• **Work instructions**: Transcribe the whole listing below without changing a word, but leave out every image.

── Data for the task

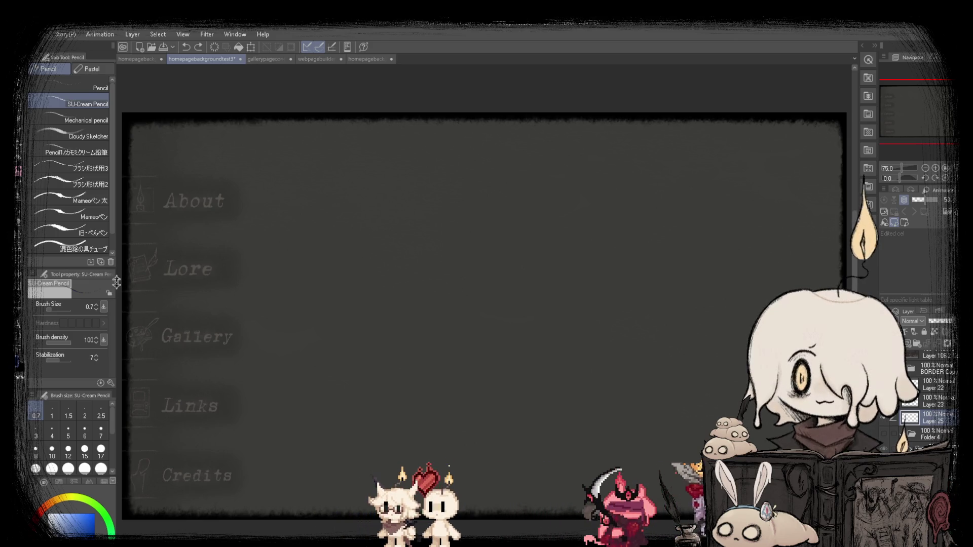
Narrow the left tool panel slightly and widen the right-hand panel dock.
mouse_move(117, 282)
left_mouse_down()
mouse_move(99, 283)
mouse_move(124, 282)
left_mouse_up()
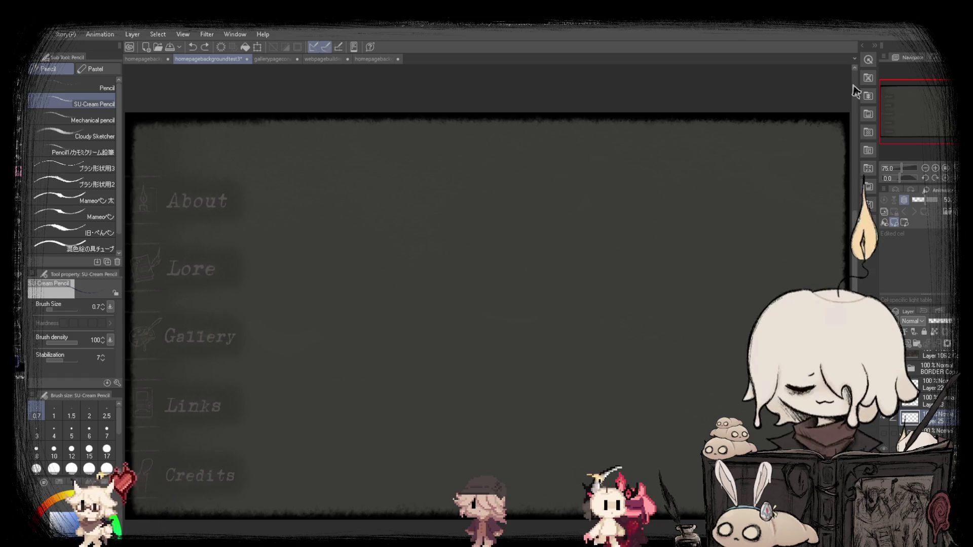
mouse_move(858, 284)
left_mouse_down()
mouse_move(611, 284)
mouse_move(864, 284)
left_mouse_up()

────

• **Written answer**:
Narrow the left tool panel slightly and widen the right-hand panel dock.
mouse_move(117, 282)
left_mouse_down()
mouse_move(99, 283)
mouse_move(124, 282)
left_mouse_up()
mouse_move(858, 284)
left_mouse_down()
mouse_move(611, 284)
mouse_move(864, 284)
left_mouse_up()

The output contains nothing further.